U.S. crude oil futures ended more than $4 higher and near the record high on Wednesday after the U.S. Federal Reserve announced a widely expected quarter-percentage-point cut in interest rates.
Earlier, crude rallied to above $94 after U.S. government inventory data at midmorning showed domestic crude supplies slumped last week, defying analysts’ forecast for an increase.
The biggest portion of the drawdown came from Cushing, Oklahoma, the delivery hub for oil traded on the New York Mercantile Exchange, sparking the sharp rebound in crude futures, after a $3 drop on Tuesday.
“The energy markets had assumed a percentage point interest rate cut by the Fed, but there were still some that expected the cut to be point, so you saw a rally above $94,” said Tom Knight, trader at Truman Arnold in Texarkana, Texas.
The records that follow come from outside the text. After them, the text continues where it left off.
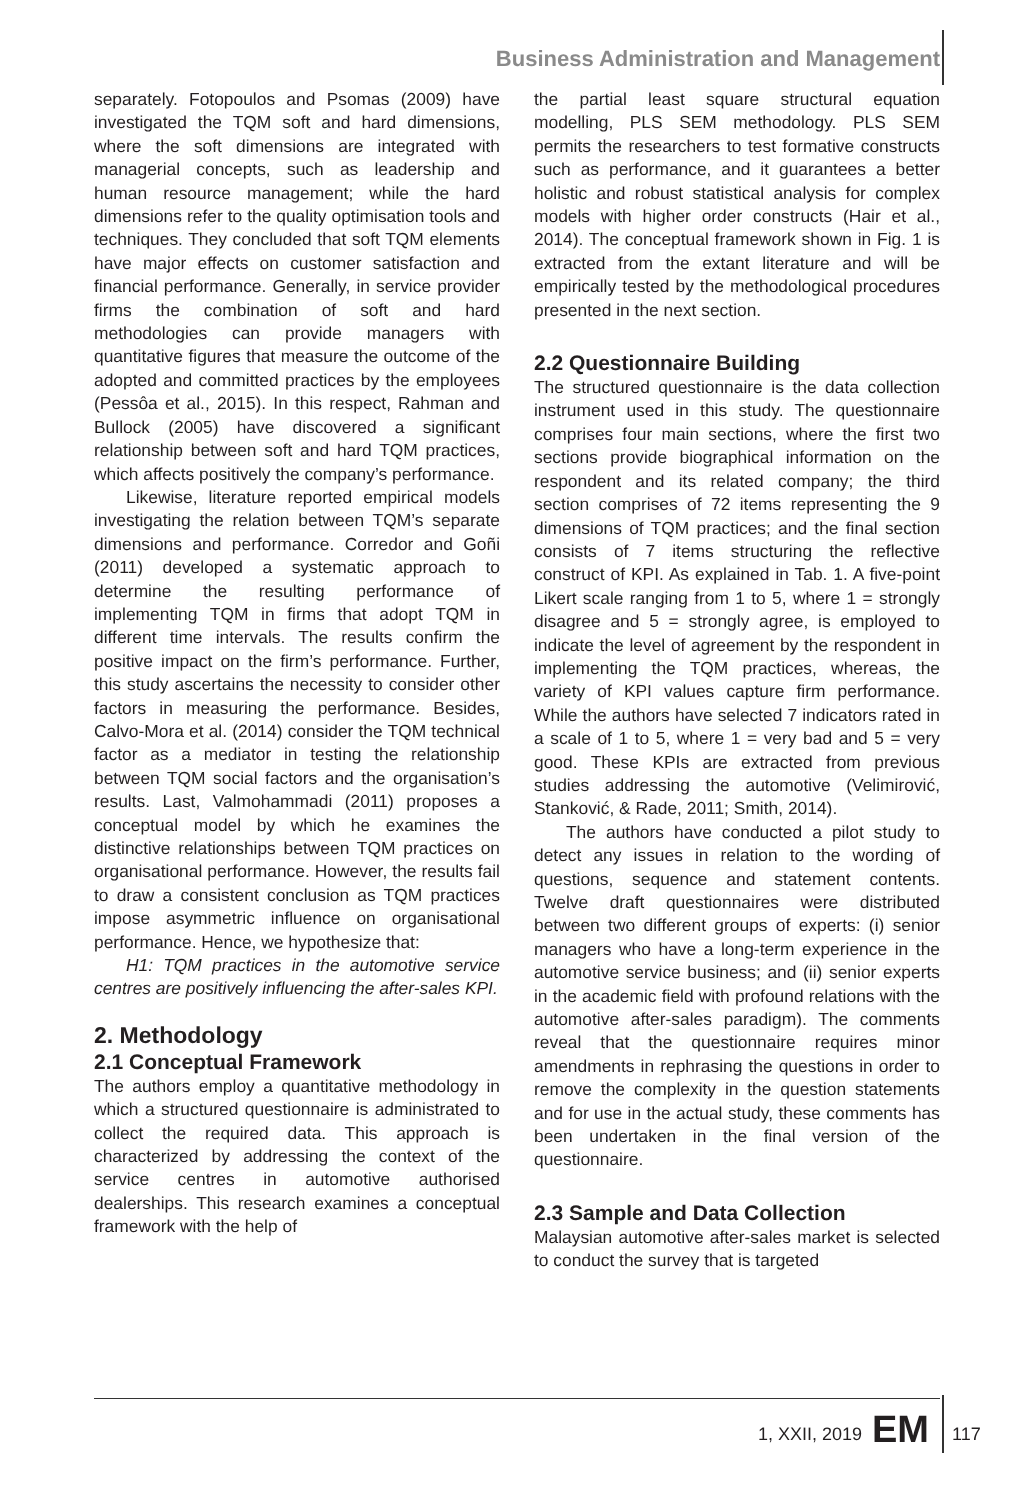Business Administration and Management
separately. Fotopoulos and Psomas (2009) have investigated the TQM soft and hard dimensions, where the soft dimensions are integrated with managerial concepts, such as leadership and human resource management; while the hard dimensions refer to the quality optimisation tools and techniques. They concluded that soft TQM elements have major effects on customer satisfaction and financial performance. Generally, in service provider firms the combination of soft and hard methodologies can provide managers with quantitative figures that measure the outcome of the adopted and committed practices by the employees (Pessôa et al., 2015). In this respect, Rahman and Bullock (2005) have discovered a significant relationship between soft and hard TQM practices, which affects positively the company’s performance.
Likewise, literature reported empirical models investigating the relation between TQM’s separate dimensions and performance. Corredor and Goñi (2011) developed a systematic approach to determine the resulting performance of implementing TQM in firms that adopt TQM in different time intervals. The results confirm the positive impact on the firm’s performance. Further, this study ascertains the necessity to consider other factors in measuring the performance. Besides, Calvo-Mora et al. (2014) consider the TQM technical factor as a mediator in testing the relationship between TQM social factors and the organisation’s results. Last, Valmohammadi (2011) proposes a conceptual model by which he examines the distinctive relationships between TQM practices on organisational performance. However, the results fail to draw a consistent conclusion as TQM practices impose asymmetric influence on organisational performance. Hence, we hypothesize that:
H1: TQM practices in the automotive service centres are positively influencing the after-sales KPI.
2. Methodology
2.1 Conceptual Framework
The authors employ a quantitative methodology in which a structured questionnaire is administrated to collect the required data. This approach is characterized by addressing the context of the service centres in automotive authorised dealerships. This research examines a conceptual framework with the help of
the partial least square structural equation modelling, PLS SEM methodology. PLS SEM permits the researchers to test formative constructs such as performance, and it guarantees a better holistic and robust statistical analysis for complex models with higher order constructs (Hair et al., 2014). The conceptual framework shown in Fig. 1 is extracted from the extant literature and will be empirically tested by the methodological procedures presented in the next section.
2.2 Questionnaire Building
The structured questionnaire is the data collection instrument used in this study. The questionnaire comprises four main sections, where the first two sections provide biographical information on the respondent and its related company; the third section comprises of 72 items representing the 9 dimensions of TQM practices; and the final section consists of 7 items structuring the reflective construct of KPI. As explained in Tab. 1. A five-point Likert scale ranging from 1 to 5, where 1 = strongly disagree and 5 = strongly agree, is employed to indicate the level of agreement by the respondent in implementing the TQM practices, whereas, the variety of KPI values capture firm performance. While the authors have selected 7 indicators rated in a scale of 1 to 5, where 1 = very bad and 5 = very good. These KPIs are extracted from previous studies addressing the automotive (Velimirović, Stanković, & Rade, 2011; Smith, 2014).
The authors have conducted a pilot study to detect any issues in relation to the wording of questions, sequence and statement contents. Twelve draft questionnaires were distributed between two different groups of experts: (i) senior managers who have a long-term experience in the automotive service business; and (ii) senior experts in the academic field with profound relations with the automotive after-sales paradigm). The comments reveal that the questionnaire requires minor amendments in rephrasing the questions in order to remove the complexity in the question statements and for use in the actual study, these comments has been undertaken in the final version of the questionnaire.
2.3 Sample and Data Collection
Malaysian automotive after-sales market is selected to conduct the survey that is targeted
1, XXII, 2019 EM 117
Knight said while he expected some selling, he expected prices to firm after the $4 rise.
Trailing crude, heating oil and gasoline futures gained further, despite inventory data showing big increases.
On the NYMEX, December crude oil settled up $4.15 or 4.6% at $94.53, a record-high settlement, after trading from $88.92 to $94.74, the highest price for a front-month contract since the exchange launched crude futures in 1983.
The previous record was set on Monday, at $93.80.
“The report is obviously bullish, the huge draw in crude was counter to expectations,” said Tom Bentz, analyst at BNP Paribas Commodity Futures in New York. “The draw in Cushing of over 3 million barrels is what is behind it.”
Bets that December crude would rise to $100 increased as traders bought more options on the contract at that strike price.
In London, December Brent crude gained $3.19 or 3.6% at $90.63, after trading from $86.13 to a record $90.94.
In New York, NYMEX November heating oil leaped 8.32 cents or 3.4% to $2.5078 a gallon, trading from $2.40 to $2.5218, which surpassed Monday’s $2.4720 record.
November RBOB ended 8.29 cents or 3.7% higher at $2.34 a gallon, after trading from $2.24 to $2.36, the highest since July 11’s $2.3605.
The Fed cut the overnight federal funds rate by a quarter percentage point to 4.5%, but said the risk of inflation was roughly equal to downside risks to growth, suggesting further rate reductions are far from a sure bet.